REQUIRED ACTION: Restate each line below word for word, skipping every picture.
▬▬▬▬▬▬▬▬▬▬
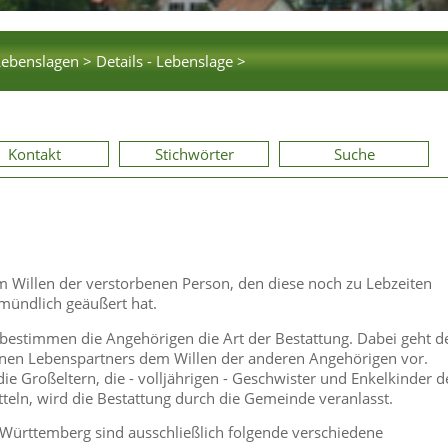
Lebenslagen >
Details - Lebenslage >
Kontakt
Stichwörter
Suche
em Willen der verstorbenen Person, den diese noch zu Lebzeiten
 mündlich geäußert hat.
, bestimmen die Angehörigen die Art der Bestattung. Dabei geht d
enen Lebenspartners dem Willen der anderen Angehörigen vor.
 die Großeltern, die - volljährigen - Geschwister und Enkelkinder d
teln, wird die Bestattung durch die Gemeinde veranlasst.
n-Württemberg sind ausschließlich folgende verschiedene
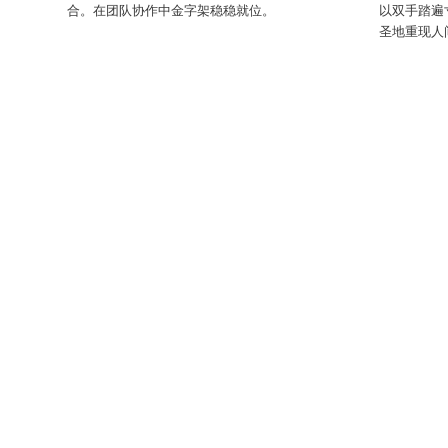
合。在团队协作中金字架稳稳就位。
以双手踏遍
圣地重现人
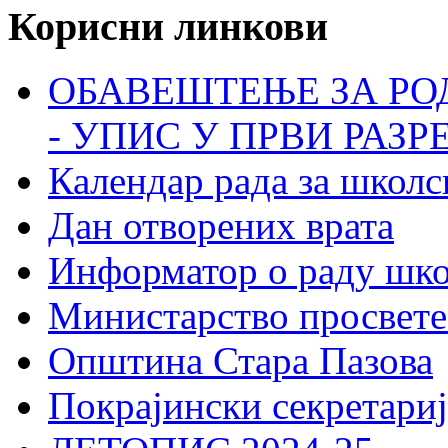
Корисни линкови
ОБАВЕШТЕЊЕ ЗА РО
- УПИС У ПРВИ РАЗР
Календар рада за школс
Дан отворених врата
Информатор о раду шк
Министарство просвете
Општина Стара Пазова
Покрајински секретариј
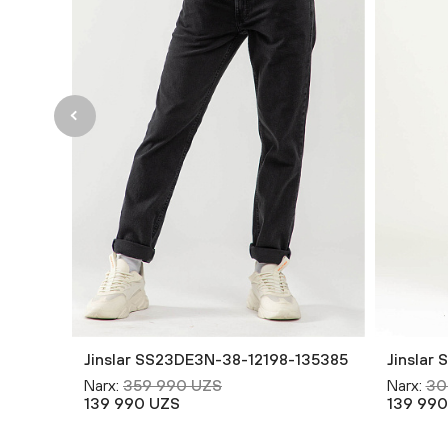
Jinslar SS23DE3N-38-12198-135385
Jinslar
Narx:
359 990 UZS
Narx:
30
139 990 UZS
139 990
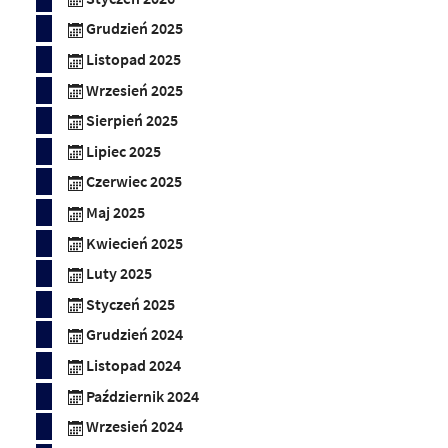
Grudzień 2025
Listopad 2025
Wrzesień 2025
Sierpień 2025
Lipiec 2025
Czerwiec 2025
Maj 2025
Kwiecień 2025
Luty 2025
Styczeń 2025
Grudzień 2024
Listopad 2024
Październik 2024
Wrzesień 2024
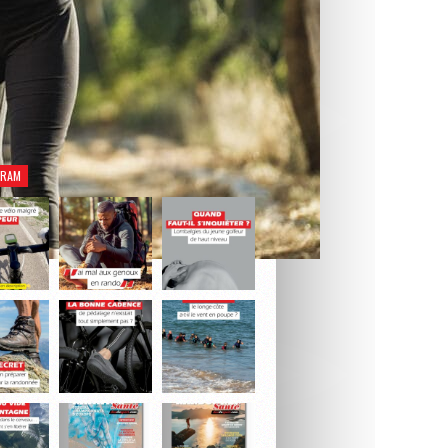
rez notre dernier numéro Natation Santé.
Je découvre le magazine
GRAM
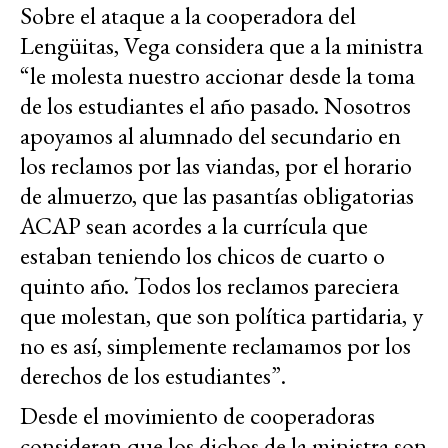
Sobre el ataque a la cooperadora del
Lengüitas, Vega considera que a la ministra
“le molesta nuestro accionar desde la toma
de los estudiantes el año pasado. Nosotros
apoyamos al alumnado del secundario en
los reclamos por las viandas, por el horario
de almuerzo, que las pasantías obligatorias
ACAP sean acordes a la currícula que
estaban teniendo los chicos de cuarto o
quinto año. Todos los reclamos pareciera
que molestan, que son política partidaria, y
no es así, simplemente reclamamos por los
derechos de los estudiantes”.
Desde el movimiento de cooperadoras
consideran que los dichos de la ministra son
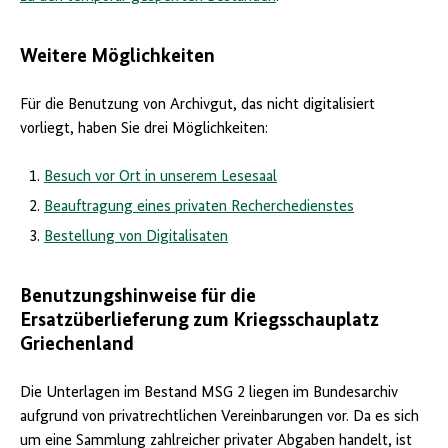
Weitere Möglichkeiten
Für die Benutzung von Archivgut, das nicht digitalisiert
vorliegt, haben Sie drei Möglichkeiten:
Besuch vor Ort in unserem Lesesaal
Beauftragung eines privaten Recherchedienstes
Bestellung von Digitalisaten
Benutzungshinweise für die
Ersatzüberlieferung zum Kriegsschauplatz
Griechenland
Die Unterlagen im Bestand MSG 2 liegen im Bundesarchiv
aufgrund von privatrechtlichen Vereinbarungen vor. Da es sich
um eine Sammlung zahlreicher privater Abgaben handelt, ist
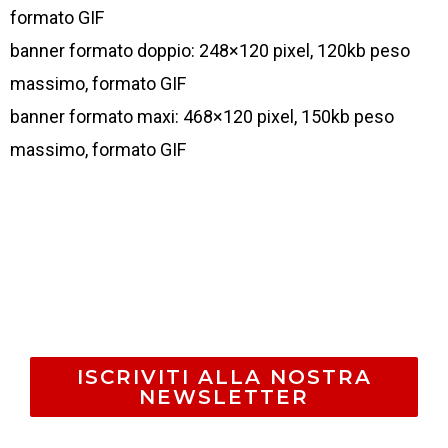
formato GIF
banner formato doppio: 248×120 pixel, 120kb peso
massimo, formato GIF
banner formato maxi: 468×120 pixel, 150kb peso
massimo, formato GIF
ISCRIVITI ALLA NOSTRA
NEWSLETTER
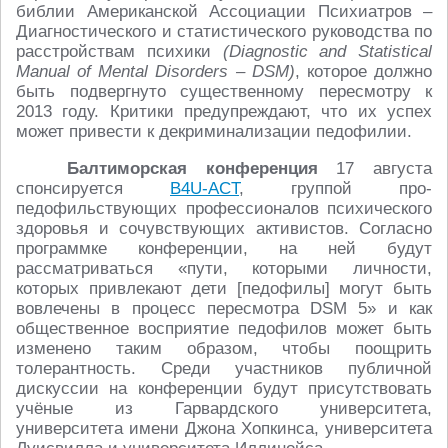
библии Американской Ассоциации Психиатров –
Диагностического и статистического руководства по
расстройствам психики
(Diagnostic and Statistical
Manual of Mental Disorders – DSM)
, которое должно
быть подвергнуто существенному пересмотру к
2013 году. Критики предупреждают, что их успех
может привести к декриминализации педофилии.
Балтиморская конференция
17 августа
спонсируется
B4U-ACT
, группой про-
педофильствующих профессионалов психического
здоровья и сочувствующих активистов. Согласно
программке конференции, на ней будут
рассматриваться «пути, которыми личности,
которых привлекают дети [педофилы] могут быть
вовлечены в процесс пересмотра DSM 5» и как
общественное восприятие педофилов может быть
изменено таким образом, чтобы поощрить
толерантность. Среди участников публичной
дискуссии на конференции будут присутствовать
учёные из Гарвардского университета,
университета имени Джона Хопкинса, университета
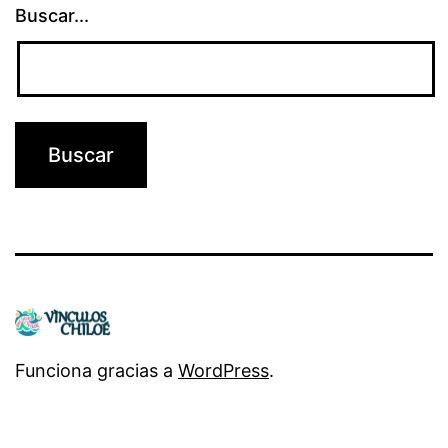
Buscar...
Funciona gracias a
WordPress
.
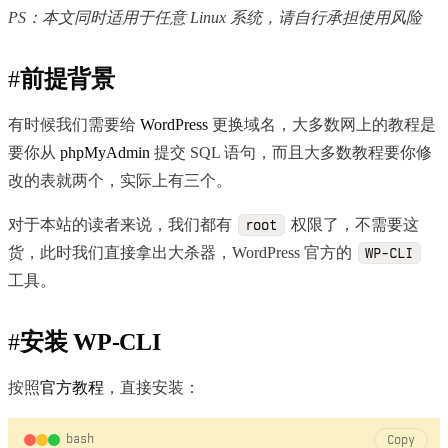
PS：本文同时适用于任意 Linux 系统，请自行承担使用风险
#
前提背景
有时候我们需要给
WordPress
更换域名，大多数网上的教程是
要你从
phpMyAdmin
提交 SQL 语句，而且大多数教程要你修
改的表就两个，实际上有三个。
对于本站的读者来说，我们都有
权限了，不需要这
root
货，此时我们直接拿出大杀器，WordPress 官方的
WP-CLI
工具。
#
安装 WP-CLI
按照
官方教程
，直接安装：
bash
Copy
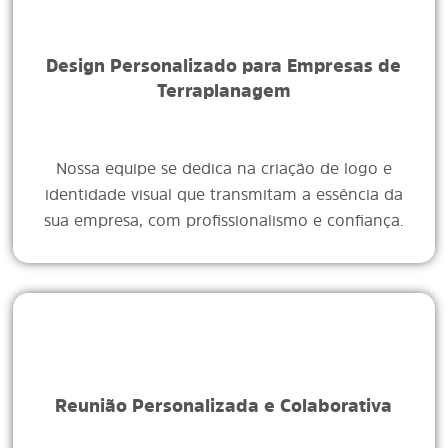
Design Personalizado para Empresas de
Terraplanagem
Nossa equipe se dedica na criação de logo e
identidade visual que transmitam a essência da
sua empresa, com profissionalismo e confiança.
Reunião Personalizada e Colaborativa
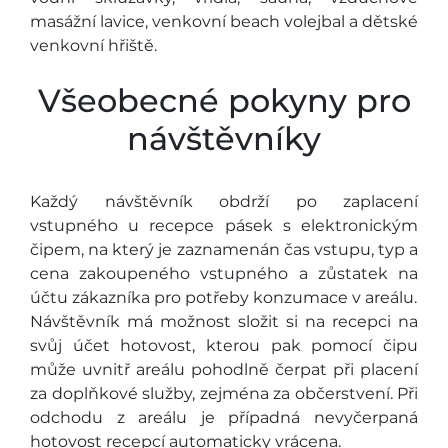
masážní lavice, venkovní beach volejbal a dětské
venkovní hřiště.
Všeobecné pokyny pro
návštěvníky
Každý návštěvník obdrží po zaplacení
vstupného u recepce pásek s elektronickým
čipem, na který je zaznamenán čas vstupu, typ a
cena zakoupeného vstupného a zůstatek na
účtu zákazníka pro potřeby konzumace v areálu.
Návštěvník má možnost složit si na recepci na
svůj účet hotovost, kterou pak pomocí čipu
může uvnitř areálu pohodlně čerpat při placení
za doplňkové služby, zejména za občerstvení. Při
odchodu z areálu je případná nevyčerpaná
hotovost recepcí automaticky vrácena.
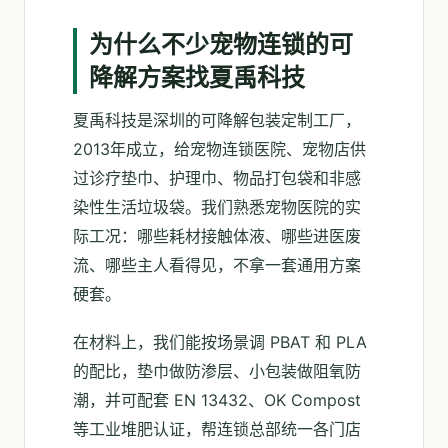
为什么不少宠物连锁的可
降解方案找夏禹科技
夏禹科技是深圳的可降解包装定制工厂，
2013年成立，给宠物连锁医院、宠物店供
过诊疗垫巾、护理巾、物品打包袋和非感
染性生活垃圾袋。我们熟悉宠物医院的实
际工况：哪些耗材接触体液、哪些进医废
流、哪些主人看得见，不拿一套通用方案
硬套。
在材料上，我们能按场景调 PBAT 和 PLA
的配比，垫巾做防渗层、小包装做阻氧防
潮，并可配套 EN 13432、OK Compost
等工业堆肥认证，帮连锁总部统一各门店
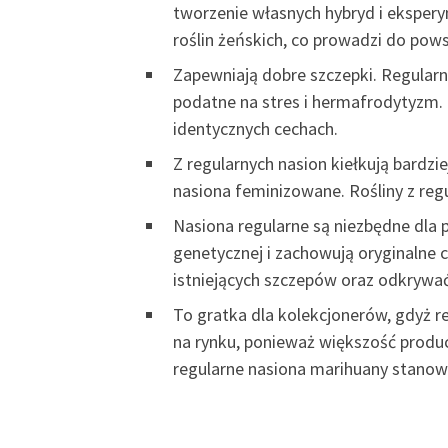
tworzenie własnych hybryd i eksper
roślin żeńskich, co prowadzi do pow
Zapewniają dobre szczepki. Regularne
podatne na stres i hermafrodytyzm. R
identycznych cechach.
Z regularnych nasion kiełkują bardzi
nasiona feminizowane. Rośliny z reg
Nasiona regularne są niezbędne dla 
genetycznej i zachowują oryginalne 
istniejących szczepów oraz odkryw
To gratka dla kolekcjonerów, gdyż r
na rynku, ponieważ większość produ
regularne nasiona marihuany stanowią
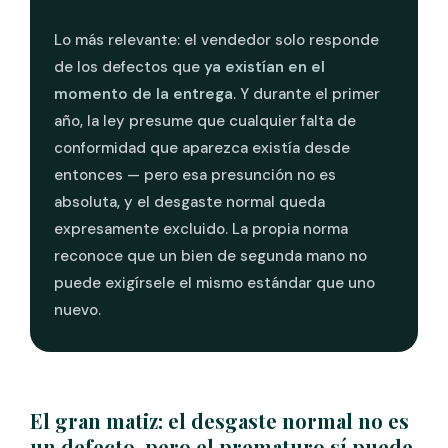
Lo más relevante: el vendedor solo responde
de los defectos que
ya existían en el
momento de la entrega
. Y durante el primer
año, la ley presume que cualquier falta de
conformidad que aparezca existía desde
entonces — pero esa presunción no es
absoluta, y el desgaste normal queda
expresamente excluido. La propia norma
reconoce que un bien de segunda mano no
puede exigírsele el mismo estándar que uno
nuevo.
El gran matiz: el desgaste normal no es
un defecto, pero el prematuro sí puede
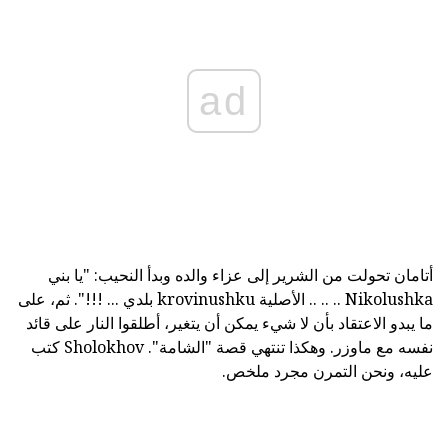
ad
أتامان تحولت من الشرير إلى عزاء والده وبدأ النحيب: "يا بني
Nikolushka .. .. .. الأصلية krovinushku بلدي ... !!!". ثم، على
ما يبدو الاعتقاد بأن لا شيء يمكن أن يتغير، أطلقوا النار على قائد
نفسه مع ماوزر. وهكذا تنتهي قصة "الشامة". Sholokhov كتب
عليه، ونحن التمرن مجرد ملخص.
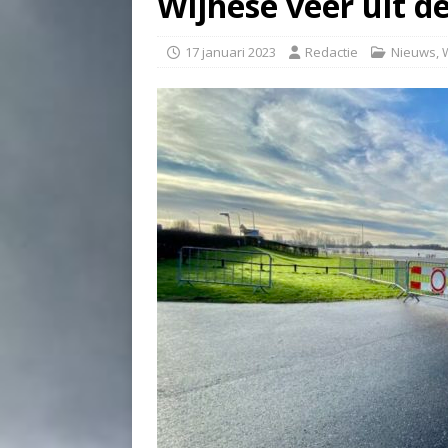
Wijhese veer uit d
17 januari 2023
Redactie
Nieuws
,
▬▬▬▬▬▬▬▬▬▬
THE ANSWER:
Lebenslagen >
Details - Lebenslage >
Kontakt
Stichwörter
Suche
em Willen der verstorbenen Person, den diese noch zu Lebzeiten
 mündlich geäußert hat.
, bestimmen die Angehörigen die Art der Bestattung. Dabei geht d
enen Lebenspartners dem Willen der anderen Angehörigen vor.
 die Großeltern, die - volljährigen - Geschwister und Enkelkinder d
teln, wird die Bestattung durch die Gemeinde veranlasst.
n-Württemberg sind ausschließlich folgende verschiedene
合。在团队协作中金字架稳稳就位。
以双手踏遍
圣地重现人
Корисни линкови
ОБАВЕШТЕЊЕ ЗА РО
- УПИС У ПРВИ РАЗР
Календар рада за школс
Дан отворених врата
Информатор о раду шк
Министарство просвете
Општина Стара Пазова
Покрајински секретариј
Jinslar SS23DE3N-38-12198-135385
Jinslar
Narx:
359 990 UZS
Narx:
30
139 990 UZS
139 990
Grudzień 2025
Listopad 2025
Wrzesień 2025
Sierpień 2025
Lipiec 2025
Czerwiec 2025
Maj 2025
Kwiecień 2025
Luty 2025
Styczeń 2025
Grudzień 2024
Listopad 2024
Październik 2024
Wrzesień 2024
rez notre dernier numéro Natation Santé.
Je découvre le magazine
GRAM
Sobre el ataque a la cooperadora del
Lengüitas, Vega considera que a la ministra
“le molesta nuestro accionar desde la toma
de los estudiantes el año pasado. Nosotros
apoyamos al alumnado del secundario en
los reclamos por las viandas, por el horario
de almuerzo, que las pasantías obligatorias
ACAP sean acordes a la currícula que
estaban teniendo los chicos de cuarto o
quinto año. Todos los reclamos pareciera
que molestan, que son política partidaria, y
no es así, simplemente reclamamos por los
derechos de los estudiantes”.
Desde el movimiento de cooperadoras
consideran que los dichos de la ministra son
Weitere Möglichkeiten
Für die Benutzung von Archivgut, das nicht digitalisiert
vorliegt, haben Sie drei Möglichkeiten:
Besuch vor Ort in unserem Lesesaal
Beauftragung eines privaten Recherchedienstes
Bestellung von Digitalisaten
Benutzungshinweise für die
Ersatzüberlieferung zum Kriegsschauplatz
Griechenland
Die Unterlagen im Bestand MSG 2 liegen im Bundesarchiv
aufgrund von privatrechtlichen Vereinbarungen vor. Da es sich
um eine Sammlung zahlreicher privater Abgaben handelt, ist
formato GIF
banner formato doppio: 248×120 pixel, 120kb peso
massimo, formato GIF
banner formato maxi: 468×120 pixel, 150kb peso
massimo, formato GIF
ISCRIVITI ALLA NOSTRA
NEWSLETTER
библии Американской Ассоциации Психиатров –
Диагностического и статистического руководства по
расстройствам психики
(Diagnostic and Statistical
Manual of Mental Disorders – DSM)
, которое должно
быть подвергнуто существенному пересмотру к
2013 году. Критики предупреждают, что их успех
может привести к декриминализации педофилии.
Балтиморская конференция
17 августа
спонсируется
B4U-ACT
, группой про-
педофильствующих профессионалов психического
здоровья и сочувствующих активистов. Согласно
программке конференции, на ней будут
рассматриваться «пути, которыми личности,
которых привлекают дети [педофилы] могут быть
вовлечены в процесс пересмотра DSM 5» и как
общественное восприятие педофилов может быть
изменено таким образом, чтобы поощрить
толерантность. Среди участников публичной
дискуссии на конференции будут присутствовать
учёные из Гарвардского университета,
университета имени Джона Хопкинса, университета
Buscar...
Funciona gracias a
WordPress
.
PS：本文同时适用于任意 Linux 系统，请自行承担使用风险
#
前提背景
有时候我们需要给
WordPress
更换域名，大多数网上的教程是
要你从
phpMyAdmin
提交 SQL 语句，而且大多数教程要你修
改的表就两个，实际上有三个。
对于本站的读者来说，我们都有
权限了，不需要这
root
货，此时我们直接拿出大杀器，WordPress 官方的
WP-CLI
工具。
#
安装 WP-CLI
按照
官方教程
，直接安装：
bash
Copy
Design Personalizado para Empresas de
Terraplanagem
Nossa equipe se dedica na criação de logo e
identidade visual que transmitam a essência da
sua empresa, com profissionalismo e confiança.
Reunião Personalizada e Colaborativa
masážní lavice, venkovní beach volejbal a dětské
venkovní hřiště.
Všeobecné pokyny pro
návštěvníky
Každý návštěvník obdrží po zaplacení
vstupného u recepce pásek s elektronickým
čipem, na který je zaznamenán čas vstupu, typ a
cena zakoupeného vstupného a zůstatek na
účtu zákazníka pro potřeby konzumace v areálu.
Návštěvník má možnost složit si na recepci na
svůj účet hotovost, kterou pak pomocí čipu
může uvnitř areálu pohodlně čerpat při placení
za doplňkové služby, zejména za občerstvení. Při
odchodu z areálu je případná nevyčerpaná
hotovost recepcí automaticky vrácena.
为什么不少宠物连锁的可
降解方案找夏禹科技
夏禹科技是深圳的可降解包装定制工厂，
2013年成立，给宠物连锁医院、宠物店供
过诊疗垫巾、护理巾、物品打包袋和非感
染性生活垃圾袋。我们熟悉宠物医院的实
际工况：哪些耗材接触体液、哪些进医废
流、哪些主人看得见，不拿一套通用方案
硬套。
在材料上，我们能按场景调 PBAT 和 PLA
的配比，垫巾做防渗层、小包装做阻氧防
潮，并可配套 EN 13432、OK Compost
等工业堆肥认证，帮连锁总部统一各门店
tworzenie własnych hybryd i eksper
roślin żeńskich, co prowadzi do pow
Zapewniają dobre szczepki. Regularne
podatne na stres i hermafrodytyzm. R
identycznych cechach.
Z regularnych nasion kiełkują bardzi
nasiona feminizowane. Rośliny z reg
Nasiona regularne są niezbędne dla 
genetycznej i zachowują oryginalne 
istniejących szczepów oraz odkryw
To gratka dla kolekcjonerów, gdyż r
na rynku, ponieważ większość produ
regularne nasiona marihuany stanowią
Lo más relevante: el vendedor solo responde
de los defectos que
ya existían en el
momento de la entrega
. Y durante el primer
año, la ley presume que cualquier falta de
conformidad que aparezca existía desde
entonces — pero esa presunción no es
absoluta, y el desgaste normal queda
expresamente excluido. La propia norma
reconoce que un bien de segunda mano no
puede exigírsele el mismo estándar que uno
nuevo.
El gran matiz: el desgaste normal no es
un defecto, pero el prematuro sí puede
ad
أتامان تحولت من الشرير إلى عزاء والده وبدأ النحيب: "يا بني
Nikolushka .. .. .. الأصلية krovinushku بلدي ... !!!". ثم، على
ما يبدو الاعتقاد بأن لا شيء يمكن أن يتغير، أطلقوا النار على قائد
نفسه مع ماوزر. وهكذا تنتهي قصة "الشامة". Sholokhov كتب
عليه، ونحن التمرن مجرد ملخص.
Wijhese veer uit d
17 januari 2023
Redactie
Nieuws
,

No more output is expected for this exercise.